What is being asked:
Reproduce word for word the part of the items below that opens with their first line and closes with the line containing "order: Gentianales". Include both of those lines.
++++ Records to use
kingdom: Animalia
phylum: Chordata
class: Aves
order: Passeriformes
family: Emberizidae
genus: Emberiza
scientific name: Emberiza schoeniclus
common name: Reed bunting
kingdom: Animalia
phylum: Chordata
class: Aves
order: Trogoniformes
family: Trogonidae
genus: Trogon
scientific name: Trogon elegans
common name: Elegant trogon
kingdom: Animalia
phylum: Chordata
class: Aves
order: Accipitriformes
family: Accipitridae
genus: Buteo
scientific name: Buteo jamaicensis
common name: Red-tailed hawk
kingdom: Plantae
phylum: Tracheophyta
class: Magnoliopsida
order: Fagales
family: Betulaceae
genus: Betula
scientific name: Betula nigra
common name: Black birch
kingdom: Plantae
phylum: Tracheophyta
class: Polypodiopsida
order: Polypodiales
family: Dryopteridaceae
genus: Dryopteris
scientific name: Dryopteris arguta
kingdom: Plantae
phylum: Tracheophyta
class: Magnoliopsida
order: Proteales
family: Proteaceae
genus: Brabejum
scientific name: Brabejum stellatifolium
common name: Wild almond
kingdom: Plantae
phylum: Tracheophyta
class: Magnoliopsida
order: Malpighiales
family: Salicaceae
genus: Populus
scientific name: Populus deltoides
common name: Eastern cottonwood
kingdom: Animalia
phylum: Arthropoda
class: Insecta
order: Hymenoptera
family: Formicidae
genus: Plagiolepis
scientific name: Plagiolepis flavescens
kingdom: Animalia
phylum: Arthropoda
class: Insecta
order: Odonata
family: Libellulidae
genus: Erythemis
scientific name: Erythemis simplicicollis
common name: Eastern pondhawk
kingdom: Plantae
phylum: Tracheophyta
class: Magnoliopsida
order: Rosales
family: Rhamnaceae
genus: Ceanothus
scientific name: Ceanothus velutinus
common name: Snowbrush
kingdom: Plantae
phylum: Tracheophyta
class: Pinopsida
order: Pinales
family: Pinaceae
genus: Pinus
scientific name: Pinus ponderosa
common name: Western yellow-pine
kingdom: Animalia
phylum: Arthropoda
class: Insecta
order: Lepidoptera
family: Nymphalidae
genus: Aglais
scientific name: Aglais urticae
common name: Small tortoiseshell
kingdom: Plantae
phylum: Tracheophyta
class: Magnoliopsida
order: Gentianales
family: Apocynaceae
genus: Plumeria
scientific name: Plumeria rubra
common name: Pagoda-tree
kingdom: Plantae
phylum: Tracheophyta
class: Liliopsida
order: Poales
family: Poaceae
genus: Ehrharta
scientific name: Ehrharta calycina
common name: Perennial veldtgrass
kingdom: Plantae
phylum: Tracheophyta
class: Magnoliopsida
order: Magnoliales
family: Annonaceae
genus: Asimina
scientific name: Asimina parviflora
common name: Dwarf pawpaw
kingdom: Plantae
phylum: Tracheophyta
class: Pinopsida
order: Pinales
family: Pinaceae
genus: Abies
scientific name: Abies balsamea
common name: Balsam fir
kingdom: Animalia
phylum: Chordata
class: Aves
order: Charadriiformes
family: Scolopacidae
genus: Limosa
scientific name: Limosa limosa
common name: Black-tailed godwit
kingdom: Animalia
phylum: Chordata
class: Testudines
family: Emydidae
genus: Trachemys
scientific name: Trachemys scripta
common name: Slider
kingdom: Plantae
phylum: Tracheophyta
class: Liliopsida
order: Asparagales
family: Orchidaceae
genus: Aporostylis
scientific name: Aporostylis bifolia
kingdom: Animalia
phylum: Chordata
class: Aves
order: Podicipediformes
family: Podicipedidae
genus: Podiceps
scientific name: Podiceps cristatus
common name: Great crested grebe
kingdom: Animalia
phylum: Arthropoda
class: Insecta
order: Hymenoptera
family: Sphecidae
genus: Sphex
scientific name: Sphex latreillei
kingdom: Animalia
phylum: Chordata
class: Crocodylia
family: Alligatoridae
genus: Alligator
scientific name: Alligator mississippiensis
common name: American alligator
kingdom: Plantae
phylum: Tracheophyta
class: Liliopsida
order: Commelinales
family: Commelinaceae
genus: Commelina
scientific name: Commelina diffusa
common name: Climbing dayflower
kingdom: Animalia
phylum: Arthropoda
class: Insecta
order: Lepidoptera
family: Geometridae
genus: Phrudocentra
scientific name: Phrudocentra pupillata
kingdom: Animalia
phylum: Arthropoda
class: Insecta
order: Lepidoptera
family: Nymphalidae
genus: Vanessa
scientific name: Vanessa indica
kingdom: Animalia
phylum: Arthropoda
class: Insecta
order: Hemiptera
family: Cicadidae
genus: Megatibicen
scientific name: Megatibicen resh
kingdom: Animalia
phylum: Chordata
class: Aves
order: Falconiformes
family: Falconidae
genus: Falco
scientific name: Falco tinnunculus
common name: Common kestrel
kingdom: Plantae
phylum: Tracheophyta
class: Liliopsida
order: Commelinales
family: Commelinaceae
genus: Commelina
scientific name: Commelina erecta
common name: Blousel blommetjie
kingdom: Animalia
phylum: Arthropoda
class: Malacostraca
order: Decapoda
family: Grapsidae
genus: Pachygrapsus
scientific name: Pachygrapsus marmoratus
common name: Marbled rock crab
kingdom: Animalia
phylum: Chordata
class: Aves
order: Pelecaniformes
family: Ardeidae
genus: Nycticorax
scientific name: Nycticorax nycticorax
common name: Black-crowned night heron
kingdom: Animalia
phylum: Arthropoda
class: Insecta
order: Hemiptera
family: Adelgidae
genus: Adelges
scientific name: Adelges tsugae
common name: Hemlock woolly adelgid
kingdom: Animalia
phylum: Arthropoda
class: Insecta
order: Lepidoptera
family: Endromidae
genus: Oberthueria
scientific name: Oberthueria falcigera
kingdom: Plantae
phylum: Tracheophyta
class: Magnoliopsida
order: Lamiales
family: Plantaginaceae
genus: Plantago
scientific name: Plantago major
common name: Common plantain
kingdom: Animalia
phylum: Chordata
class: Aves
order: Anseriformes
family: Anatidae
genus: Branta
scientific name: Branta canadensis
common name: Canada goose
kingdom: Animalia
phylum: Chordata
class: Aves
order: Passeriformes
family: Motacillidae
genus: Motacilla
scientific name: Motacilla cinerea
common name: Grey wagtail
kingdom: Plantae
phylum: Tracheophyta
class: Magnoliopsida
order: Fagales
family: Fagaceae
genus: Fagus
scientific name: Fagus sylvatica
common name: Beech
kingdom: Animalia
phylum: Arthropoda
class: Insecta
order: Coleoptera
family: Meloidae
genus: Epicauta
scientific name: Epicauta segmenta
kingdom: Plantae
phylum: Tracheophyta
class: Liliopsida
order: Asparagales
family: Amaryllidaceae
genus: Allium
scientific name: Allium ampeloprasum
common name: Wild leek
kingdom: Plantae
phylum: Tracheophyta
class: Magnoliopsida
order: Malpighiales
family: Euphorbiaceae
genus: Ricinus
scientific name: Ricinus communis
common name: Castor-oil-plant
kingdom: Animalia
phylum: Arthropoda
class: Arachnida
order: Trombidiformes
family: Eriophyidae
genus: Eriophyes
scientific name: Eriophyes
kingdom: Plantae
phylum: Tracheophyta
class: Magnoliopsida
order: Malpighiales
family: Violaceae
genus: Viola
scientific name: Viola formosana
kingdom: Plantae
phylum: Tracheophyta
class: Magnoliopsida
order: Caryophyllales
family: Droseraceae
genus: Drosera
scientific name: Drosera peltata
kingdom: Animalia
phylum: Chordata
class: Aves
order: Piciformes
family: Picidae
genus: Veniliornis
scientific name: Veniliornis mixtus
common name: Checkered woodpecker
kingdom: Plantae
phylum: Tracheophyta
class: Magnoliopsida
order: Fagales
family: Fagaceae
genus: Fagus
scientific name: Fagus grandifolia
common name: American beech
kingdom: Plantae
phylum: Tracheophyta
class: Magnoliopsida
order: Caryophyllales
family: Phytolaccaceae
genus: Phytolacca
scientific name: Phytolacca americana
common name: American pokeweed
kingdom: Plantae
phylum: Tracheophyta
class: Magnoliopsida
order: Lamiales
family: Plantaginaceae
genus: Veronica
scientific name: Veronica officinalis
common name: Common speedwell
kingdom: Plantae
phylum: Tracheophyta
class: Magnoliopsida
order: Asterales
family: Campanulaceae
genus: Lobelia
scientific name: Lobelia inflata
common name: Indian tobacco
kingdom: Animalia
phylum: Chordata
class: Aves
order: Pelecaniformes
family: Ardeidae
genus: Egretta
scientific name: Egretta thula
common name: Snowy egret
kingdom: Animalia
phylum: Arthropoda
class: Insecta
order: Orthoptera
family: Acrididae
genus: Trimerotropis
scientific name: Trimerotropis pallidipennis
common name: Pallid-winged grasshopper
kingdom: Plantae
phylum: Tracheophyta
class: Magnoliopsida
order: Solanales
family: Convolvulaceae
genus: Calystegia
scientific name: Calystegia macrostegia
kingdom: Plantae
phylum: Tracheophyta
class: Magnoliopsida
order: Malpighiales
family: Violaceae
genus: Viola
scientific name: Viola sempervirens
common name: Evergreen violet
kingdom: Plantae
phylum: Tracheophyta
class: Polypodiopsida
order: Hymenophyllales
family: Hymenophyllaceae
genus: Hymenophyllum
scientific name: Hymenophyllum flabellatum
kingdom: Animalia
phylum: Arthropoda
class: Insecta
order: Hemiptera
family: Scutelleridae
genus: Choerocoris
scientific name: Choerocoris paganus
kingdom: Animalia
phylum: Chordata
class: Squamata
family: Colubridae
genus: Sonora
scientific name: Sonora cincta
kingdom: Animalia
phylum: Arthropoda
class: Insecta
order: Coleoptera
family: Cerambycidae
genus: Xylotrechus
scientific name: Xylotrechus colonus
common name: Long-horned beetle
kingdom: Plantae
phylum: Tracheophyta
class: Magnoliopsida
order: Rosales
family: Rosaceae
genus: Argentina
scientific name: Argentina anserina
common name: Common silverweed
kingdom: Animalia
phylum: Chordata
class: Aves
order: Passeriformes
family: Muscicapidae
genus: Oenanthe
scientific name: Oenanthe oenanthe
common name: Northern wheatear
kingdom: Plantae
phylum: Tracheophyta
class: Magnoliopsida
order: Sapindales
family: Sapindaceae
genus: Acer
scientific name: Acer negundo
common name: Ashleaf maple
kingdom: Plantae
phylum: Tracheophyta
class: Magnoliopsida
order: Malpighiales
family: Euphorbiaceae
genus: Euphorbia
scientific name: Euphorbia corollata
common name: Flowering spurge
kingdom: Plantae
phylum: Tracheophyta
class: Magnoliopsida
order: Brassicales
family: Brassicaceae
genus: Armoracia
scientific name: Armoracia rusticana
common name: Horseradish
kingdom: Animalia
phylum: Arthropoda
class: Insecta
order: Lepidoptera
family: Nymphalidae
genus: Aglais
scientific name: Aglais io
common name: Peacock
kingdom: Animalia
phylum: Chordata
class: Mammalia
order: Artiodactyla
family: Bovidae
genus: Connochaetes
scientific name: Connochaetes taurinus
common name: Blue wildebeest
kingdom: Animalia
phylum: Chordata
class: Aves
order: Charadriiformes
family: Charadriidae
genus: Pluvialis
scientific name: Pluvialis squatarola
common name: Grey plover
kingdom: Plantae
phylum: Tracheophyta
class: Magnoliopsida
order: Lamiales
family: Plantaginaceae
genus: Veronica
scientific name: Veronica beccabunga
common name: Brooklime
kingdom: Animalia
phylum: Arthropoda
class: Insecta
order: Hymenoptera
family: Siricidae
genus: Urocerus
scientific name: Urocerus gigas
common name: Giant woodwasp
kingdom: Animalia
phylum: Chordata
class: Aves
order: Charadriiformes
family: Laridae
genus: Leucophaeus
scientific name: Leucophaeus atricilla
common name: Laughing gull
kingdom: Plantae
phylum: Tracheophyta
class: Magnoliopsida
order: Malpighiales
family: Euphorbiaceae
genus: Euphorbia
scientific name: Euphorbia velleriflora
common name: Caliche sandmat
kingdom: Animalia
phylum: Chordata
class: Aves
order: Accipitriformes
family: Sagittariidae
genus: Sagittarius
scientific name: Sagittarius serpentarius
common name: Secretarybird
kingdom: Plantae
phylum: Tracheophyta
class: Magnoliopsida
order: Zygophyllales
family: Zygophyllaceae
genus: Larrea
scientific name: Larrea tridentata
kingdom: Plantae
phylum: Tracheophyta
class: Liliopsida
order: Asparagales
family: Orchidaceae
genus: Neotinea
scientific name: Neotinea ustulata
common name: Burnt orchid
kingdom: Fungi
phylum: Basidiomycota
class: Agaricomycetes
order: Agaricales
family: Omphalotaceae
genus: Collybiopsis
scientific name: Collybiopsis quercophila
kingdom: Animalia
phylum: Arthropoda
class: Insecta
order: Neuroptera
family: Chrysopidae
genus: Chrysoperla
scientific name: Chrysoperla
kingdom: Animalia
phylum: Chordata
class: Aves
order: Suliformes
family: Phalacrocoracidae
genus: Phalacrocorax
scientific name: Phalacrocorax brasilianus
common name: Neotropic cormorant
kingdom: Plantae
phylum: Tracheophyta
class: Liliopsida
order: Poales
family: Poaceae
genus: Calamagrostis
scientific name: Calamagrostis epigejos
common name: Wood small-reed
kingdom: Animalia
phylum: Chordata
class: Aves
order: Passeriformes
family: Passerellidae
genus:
++++++++
The completed task:
kingdom: Animalia
phylum: Chordata
class: Aves
order: Passeriformes
family: Emberizidae
genus: Emberiza
scientific name: Emberiza schoeniclus
common name: Reed bunting
kingdom: Animalia
phylum: Chordata
class: Aves
order: Trogoniformes
family: Trogonidae
genus: Trogon
scientific name: Trogon elegans
common name: Elegant trogon
kingdom: Animalia
phylum: Chordata
class: Aves
order: Accipitriformes
family: Accipitridae
genus: Buteo
scientific name: Buteo jamaicensis
common name: Red-tailed hawk
kingdom: Plantae
phylum: Tracheophyta
class: Magnoliopsida
order: Fagales
family: Betulaceae
genus: Betula
scientific name: Betula nigra
common name: Black birch
kingdom: Plantae
phylum: Tracheophyta
class: Polypodiopsida
order: Polypodiales
family: Dryopteridaceae
genus: Dryopteris
scientific name: Dryopteris arguta
kingdom: Plantae
phylum: Tracheophyta
class: Magnoliopsida
order: Proteales
family: Proteaceae
genus: Brabejum
scientific name: Brabejum stellatifolium
common name: Wild almond
kingdom: Plantae
phylum: Tracheophyta
class: Magnoliopsida
order: Malpighiales
family: Salicaceae
genus: Populus
scientific name: Populus deltoides
common name: Eastern cottonwood
kingdom: Animalia
phylum: Arthropoda
class: Insecta
order: Hymenoptera
family: Formicidae
genus: Plagiolepis
scientific name: Plagiolepis flavescens
kingdom: Animalia
phylum: Arthropoda
class: Insecta
order: Odonata
family: Libellulidae
genus: Erythemis
scientific name: Erythemis simplicicollis
common name: Eastern pondhawk
kingdom: Plantae
phylum: Tracheophyta
class: Magnoliopsida
order: Rosales
family: Rhamnaceae
genus: Ceanothus
scientific name: Ceanothus velutinus
common name: Snowbrush
kingdom: Plantae
phylum: Tracheophyta
class: Pinopsida
order: Pinales
family: Pinaceae
genus: Pinus
scientific name: Pinus ponderosa
common name: Western yellow-pine
kingdom: Animalia
phylum: Arthropoda
class: Insecta
order: Lepidoptera
family: Nymphalidae
genus: Aglais
scientific name: Aglais urticae
common name: Small tortoiseshell
kingdom: Plantae
phylum: Tracheophyta
class: Magnoliopsida
order: Gentianales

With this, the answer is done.